Stored entries:
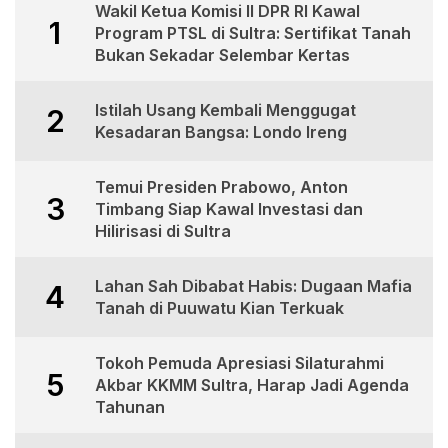
Wakil Ketua Komisi II DPR RI Kawal
1
Program PTSL di Sultra: Sertifikat Tanah
Bukan Sekadar Selembar Kertas
Istilah Usang Kembali Menggugat
2
Kesadaran Bangsa: Londo Ireng
Temui Presiden Prabowo, Anton
3
Timbang Siap Kawal Investasi dan
Hilirisasi di Sultra
Lahan Sah Dibabat Habis: Dugaan Mafia
4
Tanah di Puuwatu Kian Terkuak
Tokoh Pemuda Apresiasi Silaturahmi
5
Akbar KKMM Sultra, Harap Jadi Agenda
Tahunan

Directive: Rewrite the text of the material, swapping every "Sultra" for "Sulawesi Tenggara" and leaving everything else unchanged. Leave the pictures out of your answer.

Exercise answer:
Wakil Ketua Komisi II DPR RI Kawal
1
Program PTSL di Sulawesi Tenggara: Sertifikat Tanah
Bukan Sekadar Selembar Kertas
Istilah Usang Kembali Menggugat
2
Kesadaran Bangsa: Londo Ireng
Temui Presiden Prabowo, Anton
3
Timbang Siap Kawal Investasi dan
Hilirisasi di Sulawesi Tenggara
Lahan Sah Dibabat Habis: Dugaan Mafia
4
Tanah di Puuwatu Kian Terkuak
Tokoh Pemuda Apresiasi Silaturahmi
5
Akbar KKMM Sulawesi Tenggara, Harap Jadi Agenda
Tahunan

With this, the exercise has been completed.